Admitamos que, al inicio, puede resultar algo incómodo compartir con ellos ciertos espacios.
De hecho, quien suscribe se ha sentido descolocado más de una vez, al ver un peludo de cuatro patas en un carrito de bebé.
Han ganado terreno o se lo hemos cedido; más aún, hasta quizá los trajimos a empujones al nivel de humanización que hoy experimentan ellos, que no pueden hablar y, por lo tanto, cuya voluntad se ve siempre envuelta en tinieblas.
No obstante, están todo el tiempo entre nosotros, respirando, mirándonos, queriendo jugar, adaptándose a la ciudad, al automóvil, al piso que decidimos transitar con calzado, que ahora les hacemos usar a ellos.
Claro que, en los albores del boom, para quienes nacimos antes de los ’90, resultó por lo menos llamativo que el perro ganara tanta presencia, se volviera tan importante en las sociedades de este tiempo.
Pero casi como un acto reflejo, pareciera que todo fenómeno social crea su contraparte. Y entonces, da la impresión de que mientras más nos alienamos con sistemas a los que hemos dado en llamar inteligentes, más nos aferramos a los perros, cuya condición animal nos conecta con el mundo de lo esencial, material, humano y animal.
A pesar de su increíble docilidad, el perro nos recuerda, a cada paso, que no podrá proyectar su subjetividad en ningún sistema simbólico, porque, mal que les pese a los fundamentalistas del área, no hay Yo en los animales.
Lo anterior nos da, al mismo tiempo, una noble garantía y una muy mala noticia.
Lo primero, es que mientras pasamos el pulgar por la pantalla sin parar, tenemos certeza de que el animal será siempre directo, auténtico, fiel a sí mismo. No quedará nunca enredado en el retorcido significado de un emoji.
Lo segundo es que, por lo mismo, jamás será capaz de darnos todo lo que un Ser Humano puede. O sea, si le contamos nuestros pesares, no los comprenderá. Tampoco sabe si Dios existe, ni le interesa. No nos escribirá una carta ni nos cantará una canción de amor.

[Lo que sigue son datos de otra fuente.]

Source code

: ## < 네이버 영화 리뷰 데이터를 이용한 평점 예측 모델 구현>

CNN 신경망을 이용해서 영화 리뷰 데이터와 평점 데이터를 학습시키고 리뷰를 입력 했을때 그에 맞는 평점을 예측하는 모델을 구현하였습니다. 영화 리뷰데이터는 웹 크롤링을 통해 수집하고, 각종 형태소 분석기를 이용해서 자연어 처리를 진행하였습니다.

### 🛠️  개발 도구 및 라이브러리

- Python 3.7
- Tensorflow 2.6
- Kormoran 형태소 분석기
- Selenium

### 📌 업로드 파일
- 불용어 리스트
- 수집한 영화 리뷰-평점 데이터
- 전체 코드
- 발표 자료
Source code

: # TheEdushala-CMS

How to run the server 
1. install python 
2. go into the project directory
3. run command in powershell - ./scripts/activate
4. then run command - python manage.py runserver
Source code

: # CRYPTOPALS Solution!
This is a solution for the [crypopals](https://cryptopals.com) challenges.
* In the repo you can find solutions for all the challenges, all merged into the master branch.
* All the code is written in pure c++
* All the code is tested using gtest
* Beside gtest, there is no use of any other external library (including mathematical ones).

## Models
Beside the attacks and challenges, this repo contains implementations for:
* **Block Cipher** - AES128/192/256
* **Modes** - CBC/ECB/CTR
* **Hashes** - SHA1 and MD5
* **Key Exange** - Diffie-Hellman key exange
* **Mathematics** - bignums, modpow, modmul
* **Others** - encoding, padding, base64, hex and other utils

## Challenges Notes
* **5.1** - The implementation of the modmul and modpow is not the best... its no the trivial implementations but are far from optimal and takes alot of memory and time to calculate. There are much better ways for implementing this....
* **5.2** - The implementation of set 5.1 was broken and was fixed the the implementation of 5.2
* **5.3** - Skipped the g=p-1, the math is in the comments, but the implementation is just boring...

Así las cosas, parece poco inteligente que nos hayamos rodeado de estructuras simbólicas artificiales, al punto de que ahora las inteligentes son ellas.
-Un dato muy bueno: en Silicon Valley, San Francisco, además de las empresas más poderosas del mundo tecnológico hay una universidad, la de Palo Alto, especializada en psicología de la conducta, cuyos pensadores más extraordinarios explican los males de las TIC de hoy. Hasta donde sabemos, nadie en Silicon Valley se interesa por el conocimiento que desarrollan sus vecinos. Las oficinas de Google, en Mountain View, están a 20 minutos de la universidad en la que afirman que las redes sociales y plataformas como YouTube son altamente adictivas y generan depresión.
Más allá de este y otros debates, podemos estar seguros de que los Humanos siempre necesitaremos de nosotros. Aún cuando nuestra dimensión inmaterial crece sin descanso gracias a nuestros juguetes nuevos, somos cuerpo y sentimientos; dos cosas que la IA no tiene.
De ellas, los perros nos recuerdan lo fundamental de prestar atención a la finitud de todo lo que existe en el mundo físico (hay que comer, hacer las necesidades, atender los dolores, etcétera) y lo mágico de que ellos, aunque no comprenden, sí son empáticos con nosotros.
Nuestras tristezas son las suyas, tanto como las alegrías, y eso se puede sentir.
¿Cuánto de la angustia de una pérdida o la felicidad de un nacimiento, podrá conmover a una entidad encerrada en un aparato electrónico?